Text provided =
__________________________________________________
British politician (1840–1903)

Henry de Worms, 1st Baron Pirbright PC, DL, JP, FRS (20 October 1840 – 9 January 1903), known before his elevation to the peerage in 1895 as Baron Henry de Worms, was a British Conservative politician.

==Background and education==

Henry de Worms was born in London on 20 October 1840, the third son of Solomon Benedict de Worms. His father owned large plantations in Ceylon and was made a Hereditary Baron of the Austrian Empire by Emperor Franz Joseph I of Austria. His mother was Henrietta Samuel, daughter of Samuel Moses Samuel. His siblings were George de Worms, 2nd Baron de Worms, Anthony Mayer de Worms, and Ellen Henrietta de Worms.

Both on his father's side and on his mother's side he belonged to wealthy mercantile families. His paternal grandmother was Schönche Jeannette Rothschild, thus his paternal great-grandfather was Mayer Amschel Rothschild, the founder of the Rothschild banking dynasty.
__________________________________________________
Extracted records =

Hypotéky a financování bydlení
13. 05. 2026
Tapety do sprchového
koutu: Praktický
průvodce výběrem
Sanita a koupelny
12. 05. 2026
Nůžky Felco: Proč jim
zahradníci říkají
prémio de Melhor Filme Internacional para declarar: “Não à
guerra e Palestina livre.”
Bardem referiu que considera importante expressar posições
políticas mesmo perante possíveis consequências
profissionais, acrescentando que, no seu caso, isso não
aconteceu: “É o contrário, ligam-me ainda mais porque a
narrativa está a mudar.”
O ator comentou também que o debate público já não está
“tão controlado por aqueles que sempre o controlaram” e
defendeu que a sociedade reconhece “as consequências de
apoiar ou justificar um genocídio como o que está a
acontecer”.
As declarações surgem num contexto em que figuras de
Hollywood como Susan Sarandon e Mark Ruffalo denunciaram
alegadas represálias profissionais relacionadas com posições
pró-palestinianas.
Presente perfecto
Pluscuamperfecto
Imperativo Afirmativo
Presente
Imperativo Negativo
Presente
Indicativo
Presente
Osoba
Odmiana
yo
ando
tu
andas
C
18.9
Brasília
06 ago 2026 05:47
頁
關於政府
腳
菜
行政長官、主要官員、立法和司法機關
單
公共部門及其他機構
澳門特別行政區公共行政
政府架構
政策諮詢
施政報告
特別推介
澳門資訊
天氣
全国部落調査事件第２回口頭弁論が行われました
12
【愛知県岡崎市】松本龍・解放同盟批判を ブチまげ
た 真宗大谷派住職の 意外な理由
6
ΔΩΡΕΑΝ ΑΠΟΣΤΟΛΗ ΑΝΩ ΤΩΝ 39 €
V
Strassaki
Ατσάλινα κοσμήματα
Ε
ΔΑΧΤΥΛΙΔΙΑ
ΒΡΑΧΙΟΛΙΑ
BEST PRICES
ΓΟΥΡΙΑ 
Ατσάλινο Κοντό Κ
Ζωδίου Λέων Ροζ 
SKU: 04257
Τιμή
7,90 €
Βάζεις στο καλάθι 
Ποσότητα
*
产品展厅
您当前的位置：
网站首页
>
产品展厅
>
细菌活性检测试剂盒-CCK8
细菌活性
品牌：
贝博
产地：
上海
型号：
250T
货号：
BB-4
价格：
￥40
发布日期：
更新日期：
__________________________________________________
Brief 1 = Rewrite the part of the Henry de Worms biography that opens with the words "Henry de Worms was" and closes with "Rothschild banking dynasty.", putting "estates" in place of "plantations".
Brief 2 =
Answer these questions using the Henry de Worms biography:
(a) In what year was he elevated to the peerage?
(b) Who was his mother?
(c) Who founded the Rothschild banking dynasty?
Brief 3 = Carry on the Henry de Worms biography from its final sentence.

Exercise answer 1 =
Henry de Worms was born in London on 20 October 1840, the third son of Solomon Benedict de Worms. His father owned large estates in Ceylon and was made a Hereditary Baron of the Austrian Empire by Emperor Franz Joseph I of Austria. His mother was Henrietta Samuel, daughter of Samuel Moses Samuel. His siblings were George de Worms, 2nd Baron de Worms, Anthony Mayer de Worms, and Ellen Henrietta de Worms.

Both on his father's side and on his mother's side he belonged to wealthy mercantile families. His paternal grandmother was Schönche Jeannette Rothschild, thus his paternal great-grandfather was Mayer Amschel Rothschild, the founder of the Rothschild banking dynasty.

Exercise answer 2 =
(a) 1895
(b) Henrietta Samuel, daughter of Samuel Moses Samuel
(c) Mayer Amschel Rothschild

Exercise answer 3 =
As a result, his paternal great-granduncles were Amschel Mayer Rothschild, Salomon Mayer von Rothschild, Nathan Mayer Rothschild, Carl Mayer von Rothschild, and James Mayer de Rothschild. His uncles, who owned plantations in Ceylon with his father, were Maurice Benedict de Worms and Gabriel Benedict de Worms. His maternal grandfather was a West Indian merchant, whose fortune Lord Pirbright inherited indirectly through his uncle George Samuel.

He was educated at King's College London. He was called to the Bar, Inner Temple, in 1863, and became a fellow of King's College in the same year.

==Political career==
De Worms served as Conservative Member of Parliament for Greenwich from 1880 to 1885 and for Liverpool East Toxteth from 1885 to 1895 and held office under Lord Salisbury as Parliamentary Secretary to the Board of Trade from 1886 to 1888 and as Under-Secretary of State for the Colonies from 1888 to 1892.

He was British Plenipotentiary and President of the Conference on Sugar Bounties in 1888, and later served as a Commissioner for the Patriotic Fund.
He was appointed a Privy Counsellor in 1888 and raised to the peerage as Baron Pirbright, of Pirbright in the County of Surrey, in 1895. He was elected a Fellow of the Royal Society in 1889.

His publications include England's Policy in the East, The Earth and its Mechanism, The Austro-Hungarian Empire and Memoirs of Count Beust.

Lord Pirbright died at his residence in London on 9 January 1903, aged 62.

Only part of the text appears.